Le nouveau président, afin d’ humaniser sa politique xénophobe d’expulsion des sans papierEs, prétend coupler fermeture des frontières et véritable aide au développement des pays pauvres, notamment africains. Alors va-t-il rompre avec la politique françafricaine de détournement de l’aide publique au développement(1) (APD) ? Va-t-il cesser de soutenir les pires dictateurs du continent africain ? Arrêter d’aggraver la misère des populations, de remplir les poches des partis métropolitains, de patronNEs véreux au nom d’une défense du pré carré français en Afrique contre les méchants anglo-saxons ?
D’inquiétants signes précurseurs (2)
Nous pouvons douter d’un assainissement des relations franco-africaines. Avant même le premier tour, Sarkozy candidat, tout comme Bayrou, rencontrait Omar Bongo(3), le doyen des dictateurs françafricains, soutenu par la France depuis 1967. C’était là l’occasion de rassurer ce beau monde avec lequel le nouveau président a quelques accointances (des amitiés avec Bongo, mais aussi Sassou Nguesso, Mohammed VI du Maroc, des caciques algériens, etc.). Depuis l’élection, le premier chef d’état accueilli ne fut autre d’ailleurs que le bon Omar. Le cap du soutien aux dictateurs africains semble donc maintenu.

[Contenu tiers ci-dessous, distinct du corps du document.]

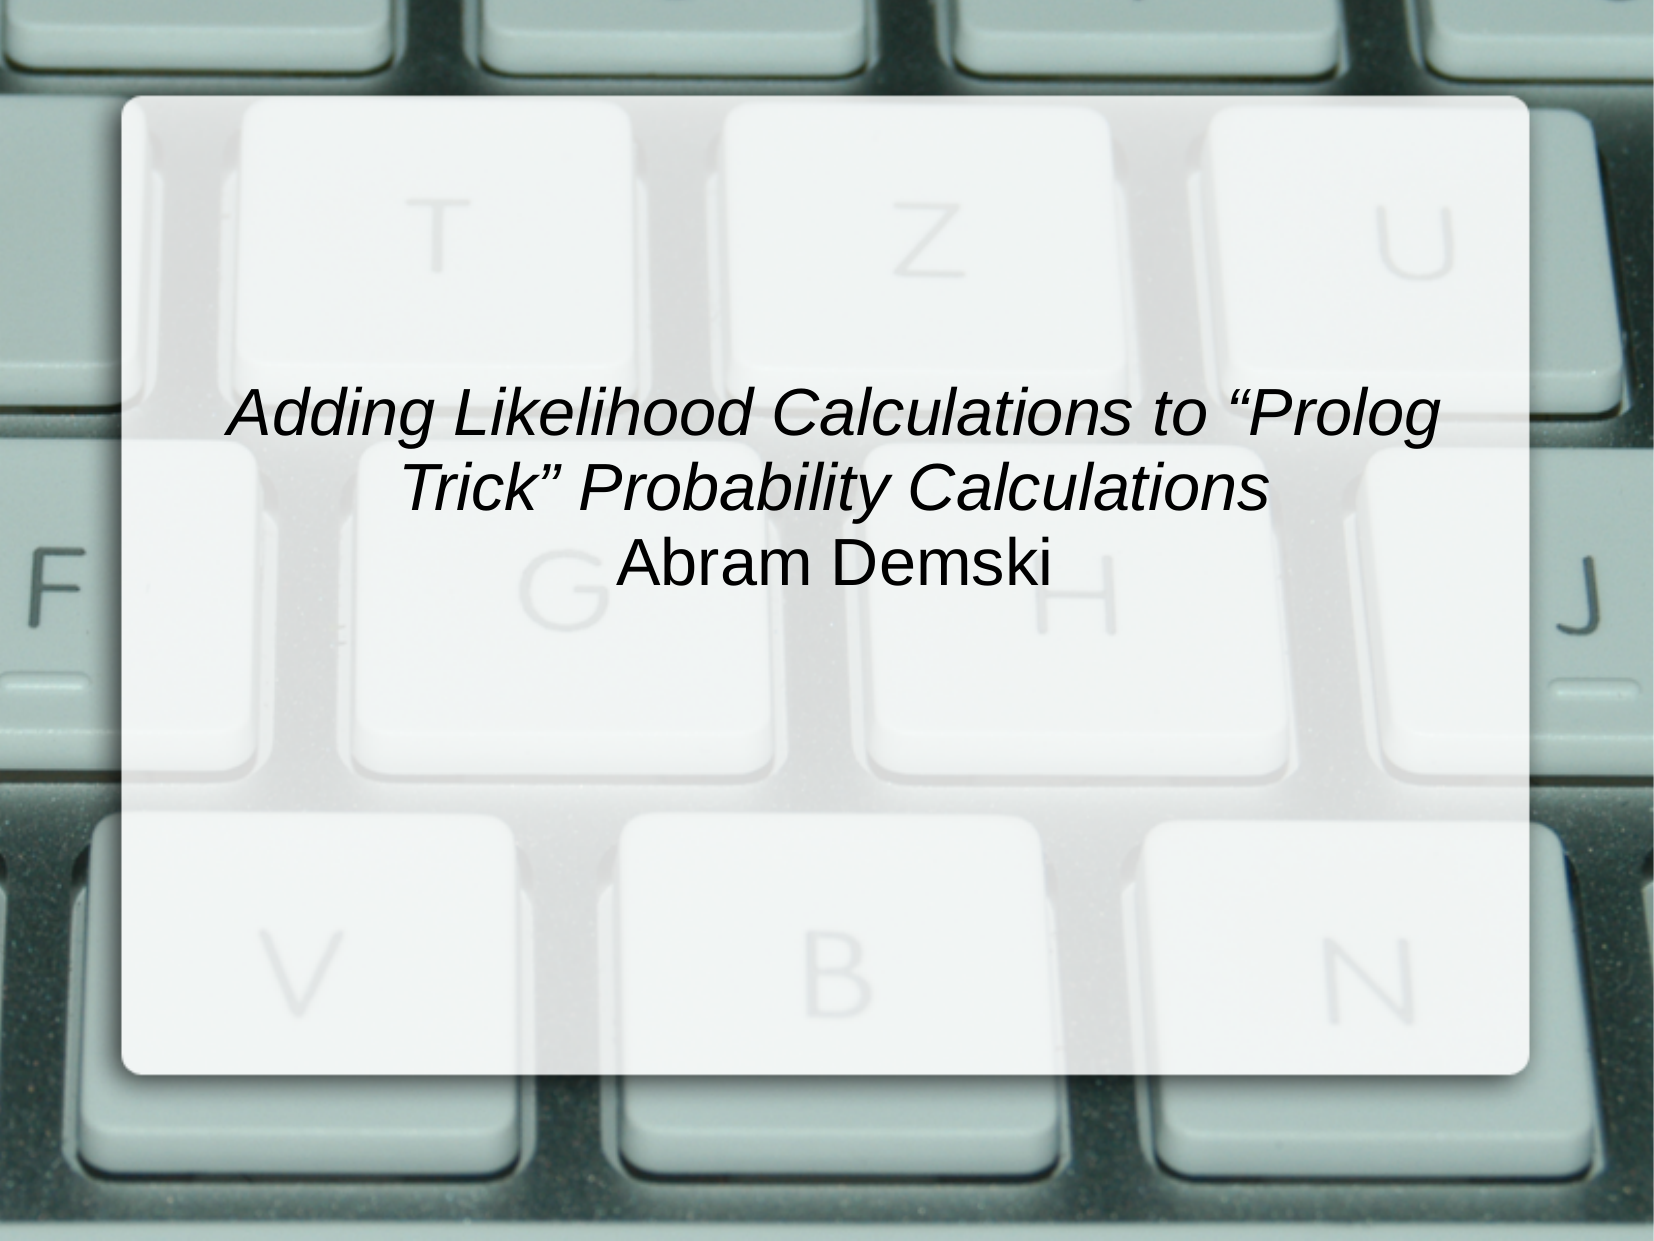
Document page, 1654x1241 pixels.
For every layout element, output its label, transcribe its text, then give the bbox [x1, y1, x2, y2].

picture [0, 0, 1654, 1241]
subtitle Adding Likelihood Calculations to “Prolog Trick” Probability Calculations Abram Demski [150, 75, 1521, 901]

Sarkozy était, jusqu’aux dernières élections, maire de Neuilly et président du conseil Général des Hauts de Seine, l’ancien fief de Pasqua. Ce dernier en a fait un haut lieu des magouilles RPR et du ré-investissement en France du détournement de l’APD. ?levé au biberon pasquaien, le nouveau locataire de l’élysée n’a jamais condamné les basses oeuvres de son mentor, les quelques audit entamés dans le fief des Hauts de Seine n’ont jamais abouti et certaines officines françafricaines du département comme Coopération 92 ont pu poursuivre leurs sinistres actions.

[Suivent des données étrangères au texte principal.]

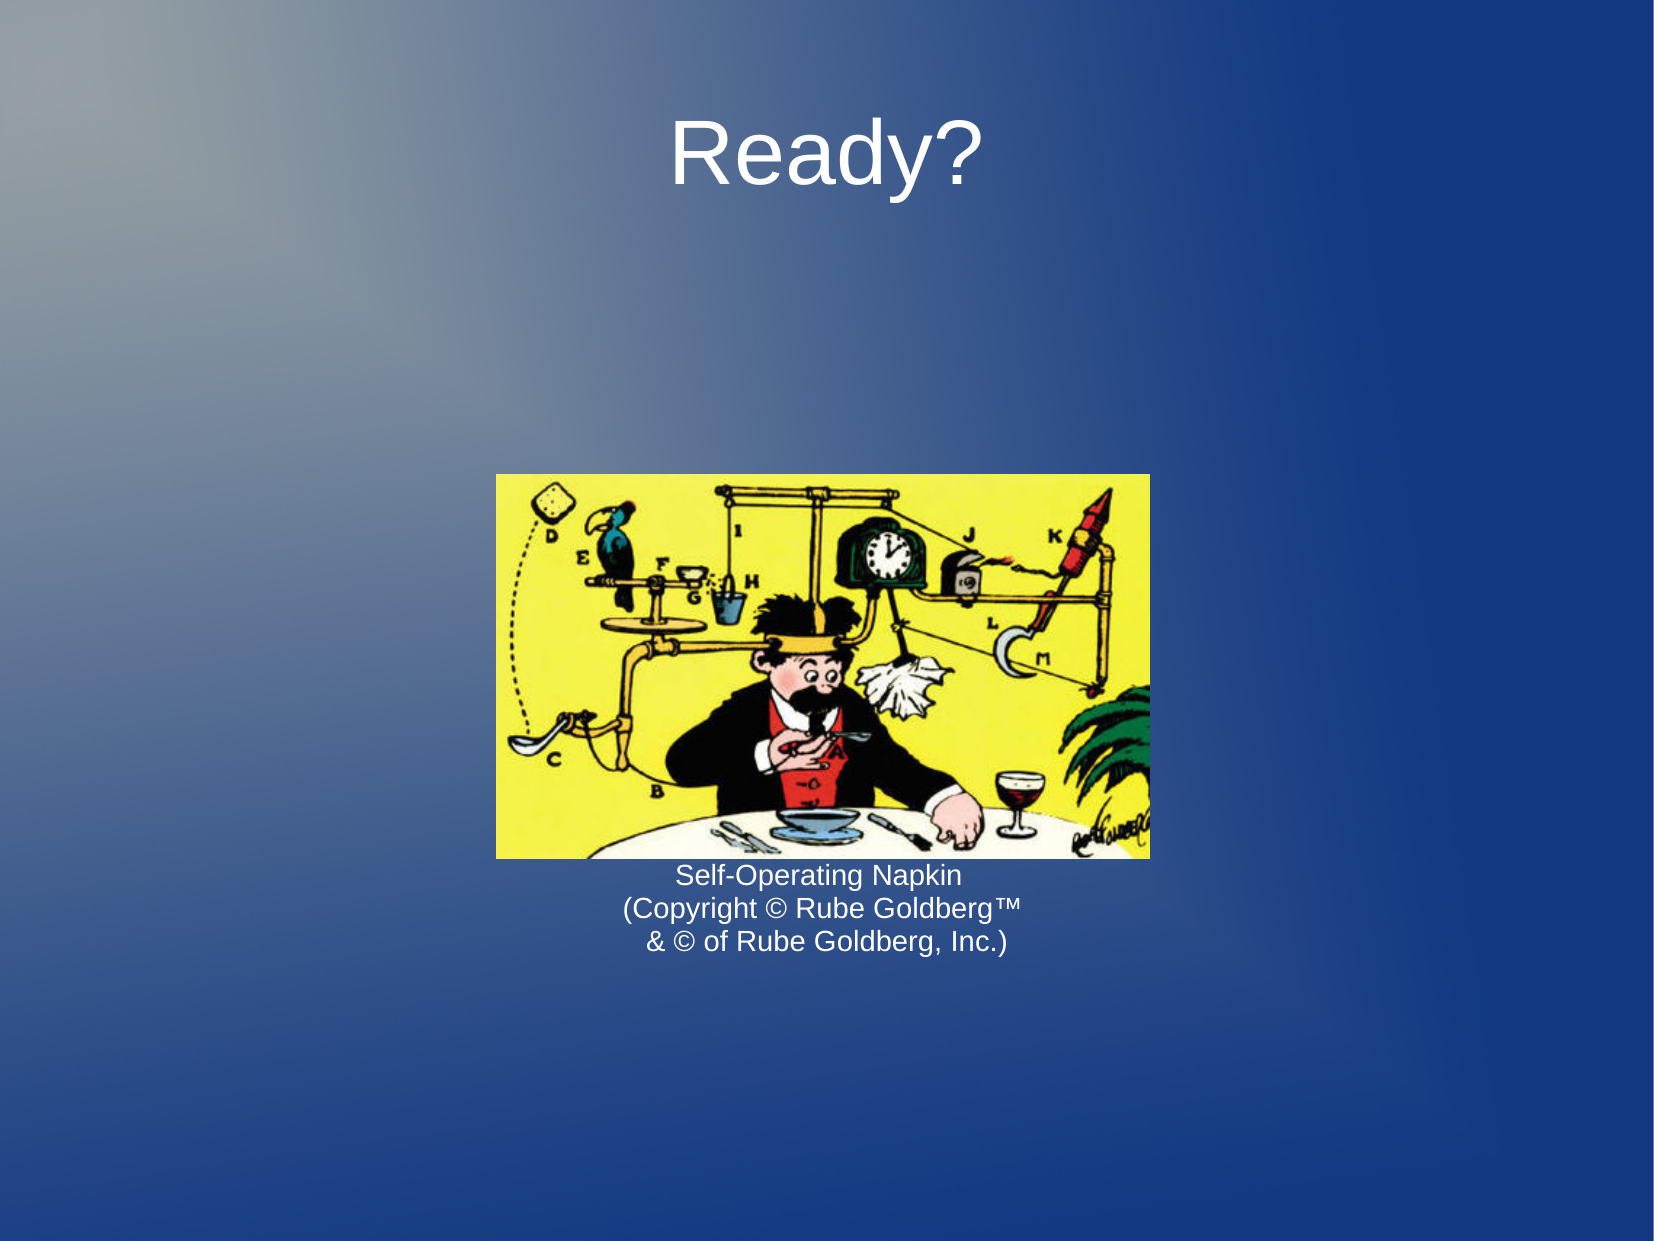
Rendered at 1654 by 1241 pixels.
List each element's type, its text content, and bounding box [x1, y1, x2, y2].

title Ready? [82, 49, 1571, 257]
picture [0, 0, 1654, 1241]
list [82, 290, 1571, 1010]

Bien sûr, on trouve ça et là quelques remises en causes des relations passées entre la France et ses anciennes colonies et même la volonté de “se débarrasser des réseaux d’un autre temps, des émissaires officieux”. Cependant le poids de l’Afrique dans l’économie africaine est systématiquement minoré, l’action du patronat français en Afrique louée . Au total, c’est un bilan plutôt positif des relations franco-africaines qui est dressée et on note même une certaine mystique coloniale. Bref, aucun véritable changement de cap n’est annoncé de la part de l’ancien ministre de l’intérieur. Au contraire ! Après son élection, dans une tentative d’ouverture à gauche, il rencontre Hubert Védrine, pressenti un temps comme ministre des affaires étrangères. à ce poste sous Jospin et surtout du temps où il officiait comme secrétaire général de l’élysée de Mittérand, il a oeuvré (ou soutenu tout au moins) à la création des réseaux socialistes françafricains qui ne valent pas mieux que ceux de Foccart, Pasqua ou Chirac. Les amitiés avec le bétonnier Bouygues (enrichi notamment avec la construction “d’éléphants blancs” en Afrique, ces projets inutiles et inachevés, financés par l’APD) ou le marchand d’armes Lagardère n’augurent pas de bonnes choses pour les AfricainEs. Enfin, toute la presse s’est plus ou moins scandalisée des vacances post-électorales de Sarko sur le yacht après voyage en jet privé de Vincent Bolloré. De telles amitiés et les affirmations de classe ne méritaient sans doute pas de tels cris d’orfraie. En revanche, les liens plus inquiétants de Bolloré avec la Françafrique ont presque unanimement été passés sous silence. C’est là-dessus, que nous voulons revenir(4).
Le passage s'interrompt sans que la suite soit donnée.